*TASK DESCRIPTION*
Within the listing below, the lines to output run from the one containing "thumb tip: (1138, 970)" through the one containing "ring dip: (1217, 1003)"; copy them exactly and nothing else.

======== SOURCE DATA

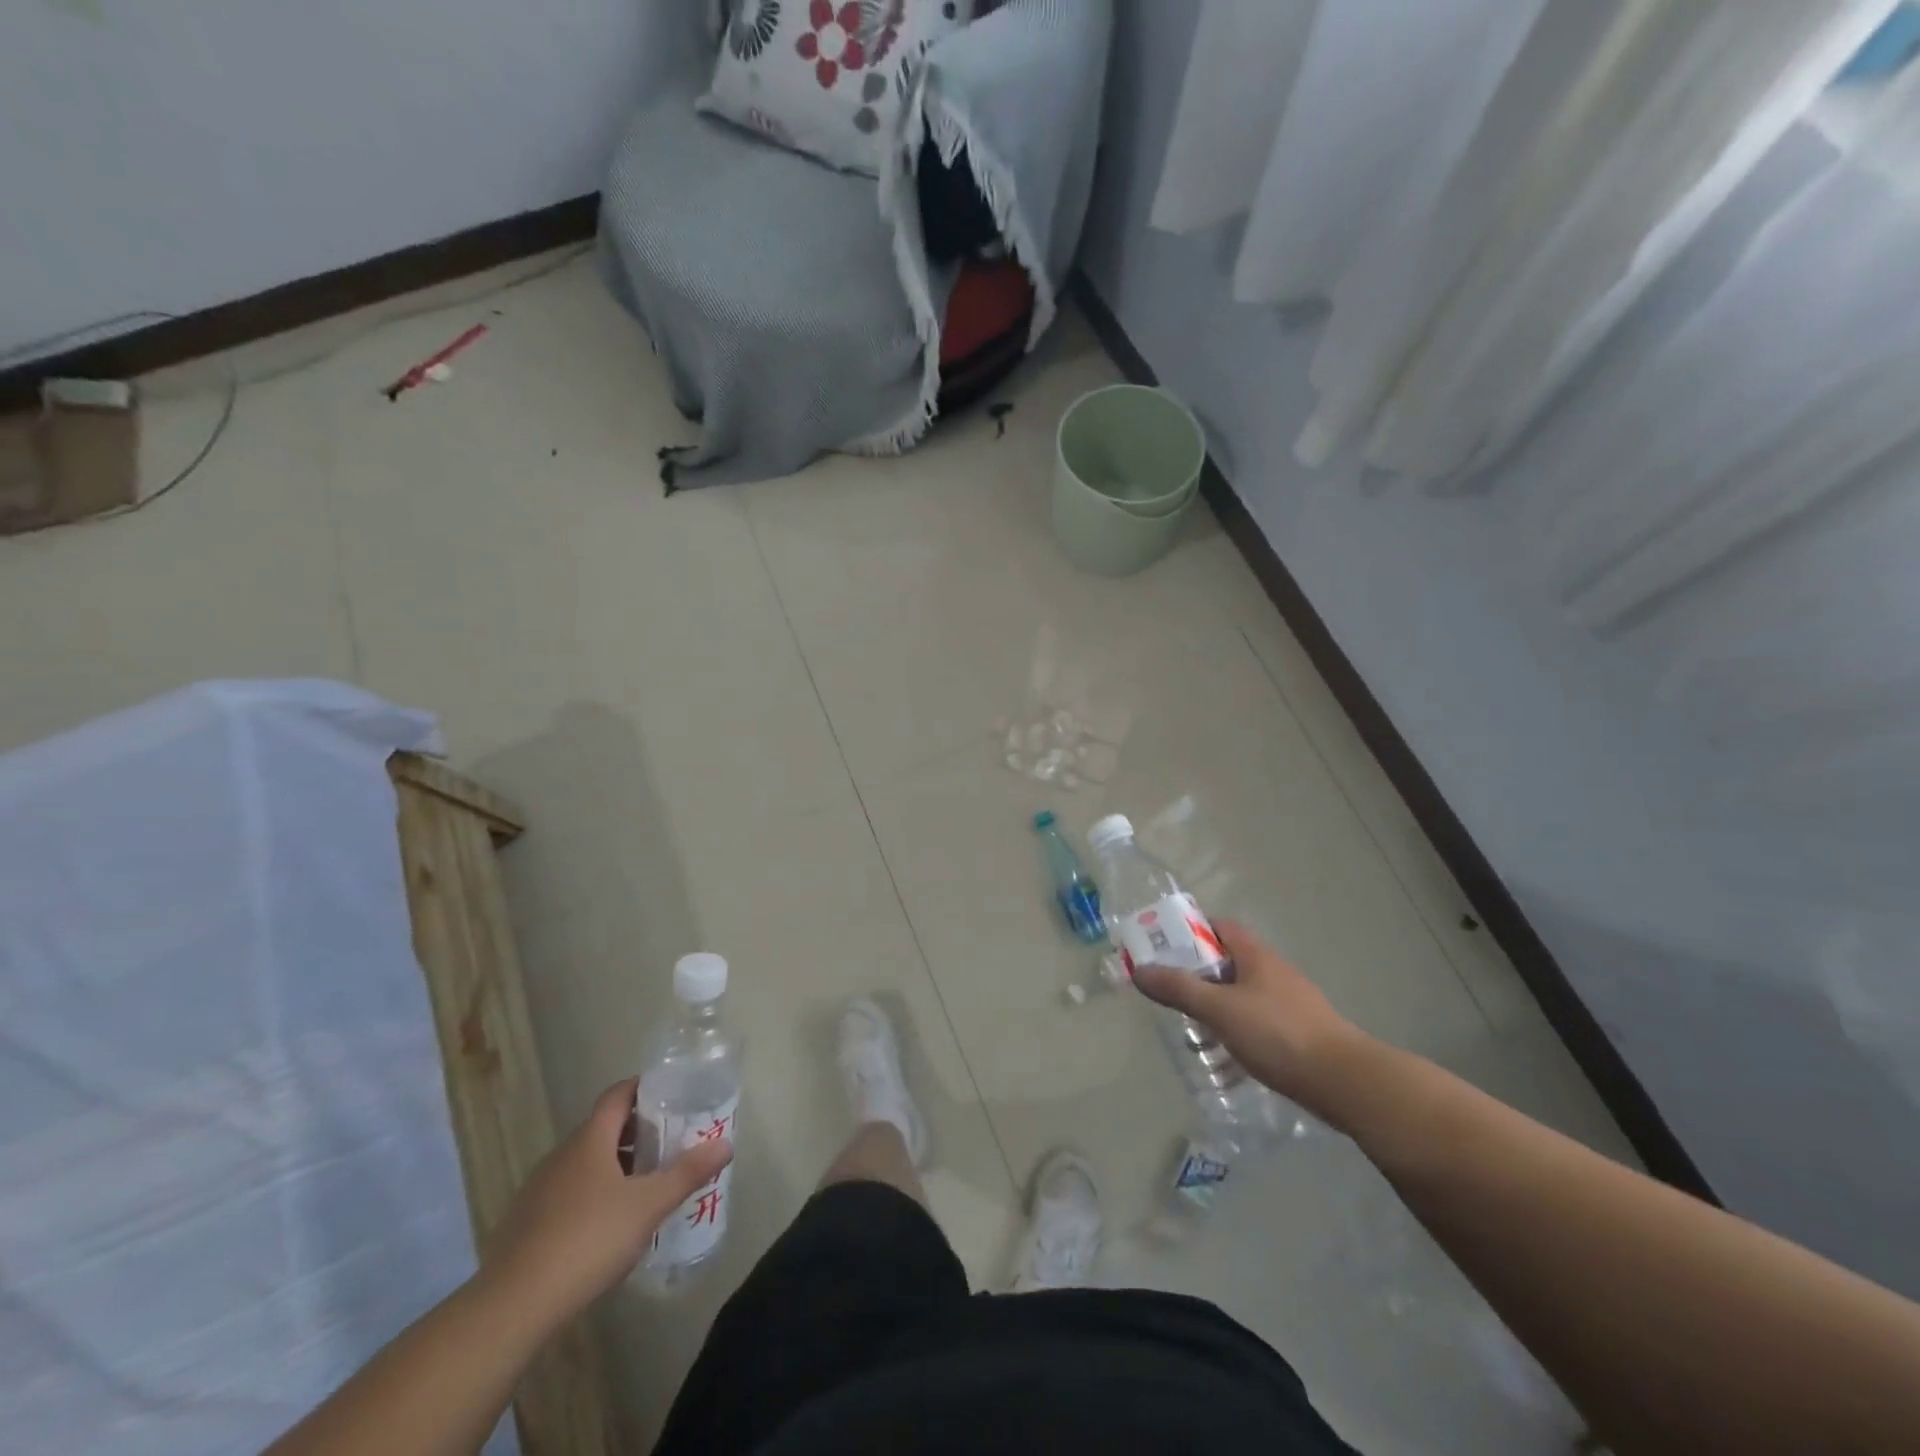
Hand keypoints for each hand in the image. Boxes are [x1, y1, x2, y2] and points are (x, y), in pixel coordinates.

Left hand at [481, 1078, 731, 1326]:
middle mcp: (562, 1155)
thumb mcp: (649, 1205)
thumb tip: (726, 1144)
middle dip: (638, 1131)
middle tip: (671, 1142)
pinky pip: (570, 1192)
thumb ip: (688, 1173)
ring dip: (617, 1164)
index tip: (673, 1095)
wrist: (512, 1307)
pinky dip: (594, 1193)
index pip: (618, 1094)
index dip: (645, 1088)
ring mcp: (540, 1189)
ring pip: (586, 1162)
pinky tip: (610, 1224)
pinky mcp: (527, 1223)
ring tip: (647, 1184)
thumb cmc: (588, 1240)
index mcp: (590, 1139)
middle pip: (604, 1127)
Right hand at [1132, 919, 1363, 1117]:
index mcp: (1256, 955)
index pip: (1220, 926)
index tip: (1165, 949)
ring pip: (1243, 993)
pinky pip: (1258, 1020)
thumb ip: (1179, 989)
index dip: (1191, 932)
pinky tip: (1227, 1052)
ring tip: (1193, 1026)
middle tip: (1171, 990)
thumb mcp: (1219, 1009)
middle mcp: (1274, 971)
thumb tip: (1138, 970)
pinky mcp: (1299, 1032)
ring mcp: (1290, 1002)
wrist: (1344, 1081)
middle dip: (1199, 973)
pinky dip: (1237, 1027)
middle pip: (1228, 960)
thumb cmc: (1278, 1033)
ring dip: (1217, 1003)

================
======== SOURCE DATA

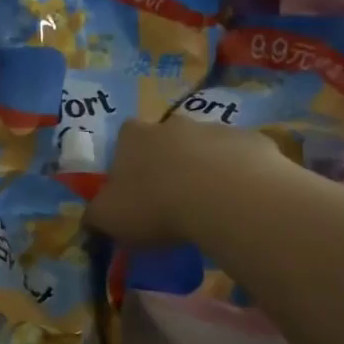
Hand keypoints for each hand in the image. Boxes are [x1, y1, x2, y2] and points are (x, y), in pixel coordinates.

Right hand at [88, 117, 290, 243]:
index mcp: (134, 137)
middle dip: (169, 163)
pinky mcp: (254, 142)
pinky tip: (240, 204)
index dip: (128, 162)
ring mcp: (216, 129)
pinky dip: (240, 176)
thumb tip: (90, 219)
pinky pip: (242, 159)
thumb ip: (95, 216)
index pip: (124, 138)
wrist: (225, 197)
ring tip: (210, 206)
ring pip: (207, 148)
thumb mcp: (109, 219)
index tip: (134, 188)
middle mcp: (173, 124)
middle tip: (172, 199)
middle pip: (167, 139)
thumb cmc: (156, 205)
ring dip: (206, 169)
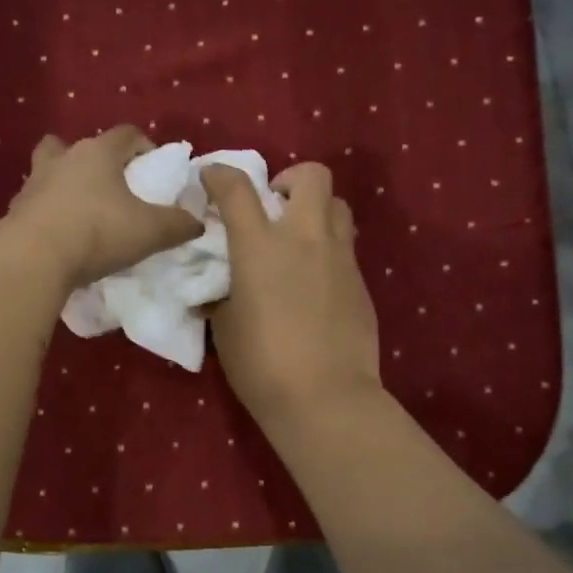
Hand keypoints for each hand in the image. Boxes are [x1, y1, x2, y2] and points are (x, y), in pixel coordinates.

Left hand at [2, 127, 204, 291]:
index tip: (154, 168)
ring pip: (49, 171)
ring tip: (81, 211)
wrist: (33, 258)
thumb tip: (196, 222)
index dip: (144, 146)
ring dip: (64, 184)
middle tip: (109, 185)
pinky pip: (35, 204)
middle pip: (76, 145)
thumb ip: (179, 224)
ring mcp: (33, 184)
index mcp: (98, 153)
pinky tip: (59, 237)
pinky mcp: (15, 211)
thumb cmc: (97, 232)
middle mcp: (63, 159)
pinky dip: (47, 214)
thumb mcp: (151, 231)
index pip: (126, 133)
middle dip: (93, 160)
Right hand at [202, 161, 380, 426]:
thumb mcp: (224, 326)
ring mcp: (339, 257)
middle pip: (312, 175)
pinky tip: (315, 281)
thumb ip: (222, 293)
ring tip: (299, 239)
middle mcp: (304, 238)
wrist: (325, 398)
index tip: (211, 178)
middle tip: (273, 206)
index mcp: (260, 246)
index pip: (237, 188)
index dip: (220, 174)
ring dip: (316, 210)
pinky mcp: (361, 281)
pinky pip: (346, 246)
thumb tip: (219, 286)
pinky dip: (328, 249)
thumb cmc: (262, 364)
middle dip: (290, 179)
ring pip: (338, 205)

================
======== SOURCE DATA

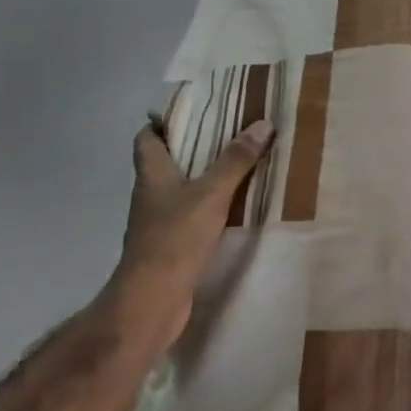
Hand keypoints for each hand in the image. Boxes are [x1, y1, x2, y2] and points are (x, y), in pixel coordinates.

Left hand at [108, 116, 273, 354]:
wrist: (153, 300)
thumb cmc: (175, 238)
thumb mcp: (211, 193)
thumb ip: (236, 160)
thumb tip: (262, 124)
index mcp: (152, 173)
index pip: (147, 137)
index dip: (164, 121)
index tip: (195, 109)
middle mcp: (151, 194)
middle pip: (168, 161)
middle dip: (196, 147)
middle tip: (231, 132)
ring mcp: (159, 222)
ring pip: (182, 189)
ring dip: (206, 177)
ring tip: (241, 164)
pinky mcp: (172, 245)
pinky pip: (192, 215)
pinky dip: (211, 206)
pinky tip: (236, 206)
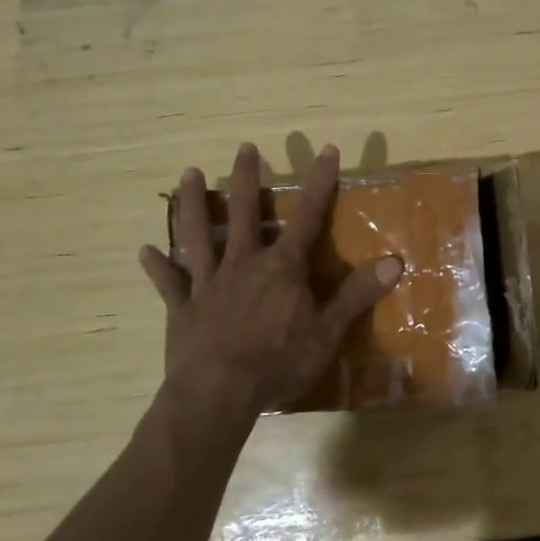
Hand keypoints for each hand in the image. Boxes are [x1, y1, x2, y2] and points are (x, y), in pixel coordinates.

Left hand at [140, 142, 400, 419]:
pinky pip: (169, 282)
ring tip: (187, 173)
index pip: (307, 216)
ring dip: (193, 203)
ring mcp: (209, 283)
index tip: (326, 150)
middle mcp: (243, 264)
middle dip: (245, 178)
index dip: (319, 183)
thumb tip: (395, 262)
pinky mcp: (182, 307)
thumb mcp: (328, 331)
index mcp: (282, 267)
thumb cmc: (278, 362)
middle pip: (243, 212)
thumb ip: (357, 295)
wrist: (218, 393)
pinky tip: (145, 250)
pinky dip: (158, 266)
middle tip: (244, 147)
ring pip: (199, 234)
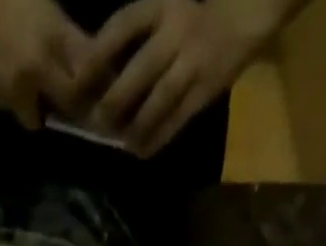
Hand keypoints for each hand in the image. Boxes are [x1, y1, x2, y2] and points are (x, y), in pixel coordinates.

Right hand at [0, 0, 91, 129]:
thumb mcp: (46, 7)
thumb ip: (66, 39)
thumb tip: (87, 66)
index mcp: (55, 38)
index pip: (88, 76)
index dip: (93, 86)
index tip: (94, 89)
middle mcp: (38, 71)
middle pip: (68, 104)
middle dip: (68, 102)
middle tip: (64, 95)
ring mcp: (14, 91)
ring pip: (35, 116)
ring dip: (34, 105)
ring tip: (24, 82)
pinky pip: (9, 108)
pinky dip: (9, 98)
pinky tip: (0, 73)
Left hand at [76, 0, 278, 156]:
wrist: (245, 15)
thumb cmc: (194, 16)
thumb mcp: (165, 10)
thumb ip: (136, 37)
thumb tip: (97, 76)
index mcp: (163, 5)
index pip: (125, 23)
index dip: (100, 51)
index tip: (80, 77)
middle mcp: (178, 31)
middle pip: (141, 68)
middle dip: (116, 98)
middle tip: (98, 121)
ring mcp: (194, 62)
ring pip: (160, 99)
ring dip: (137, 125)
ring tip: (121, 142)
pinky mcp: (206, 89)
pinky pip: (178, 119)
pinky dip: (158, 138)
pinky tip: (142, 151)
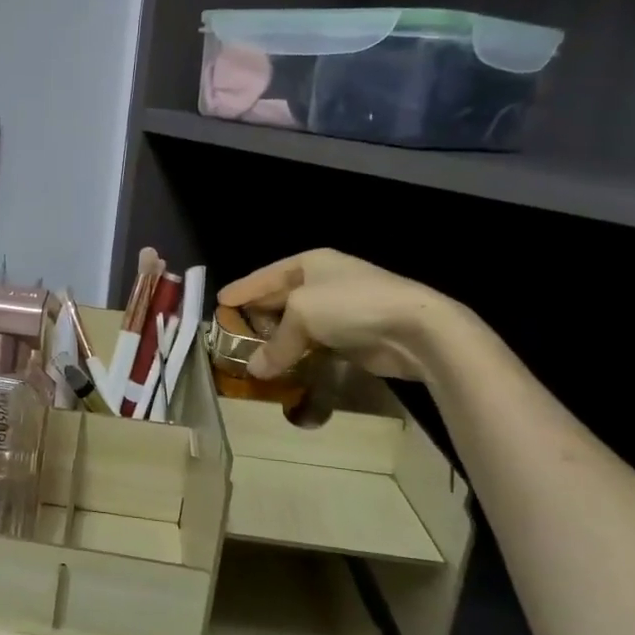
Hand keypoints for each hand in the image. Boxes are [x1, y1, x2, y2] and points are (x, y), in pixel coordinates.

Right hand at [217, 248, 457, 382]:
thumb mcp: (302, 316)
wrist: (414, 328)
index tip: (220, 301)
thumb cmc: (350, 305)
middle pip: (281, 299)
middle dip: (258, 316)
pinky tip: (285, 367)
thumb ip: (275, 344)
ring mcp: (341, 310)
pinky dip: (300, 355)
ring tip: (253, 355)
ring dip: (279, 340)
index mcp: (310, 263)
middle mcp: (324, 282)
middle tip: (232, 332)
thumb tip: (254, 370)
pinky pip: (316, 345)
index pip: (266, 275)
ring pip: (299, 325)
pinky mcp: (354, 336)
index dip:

================

*OUTPUT*
thumb tip: (1138, 970)
pinky mcp: (1299, 1032)
ring mcp: (1290, 1002)
wrist: (1344, 1081)
middle dip: (1199, 973)
pinky dip: (1237, 1027)
middle pip: (1228, 960)
thumb cmc: (1278, 1033)
ring dip: (1217, 1003)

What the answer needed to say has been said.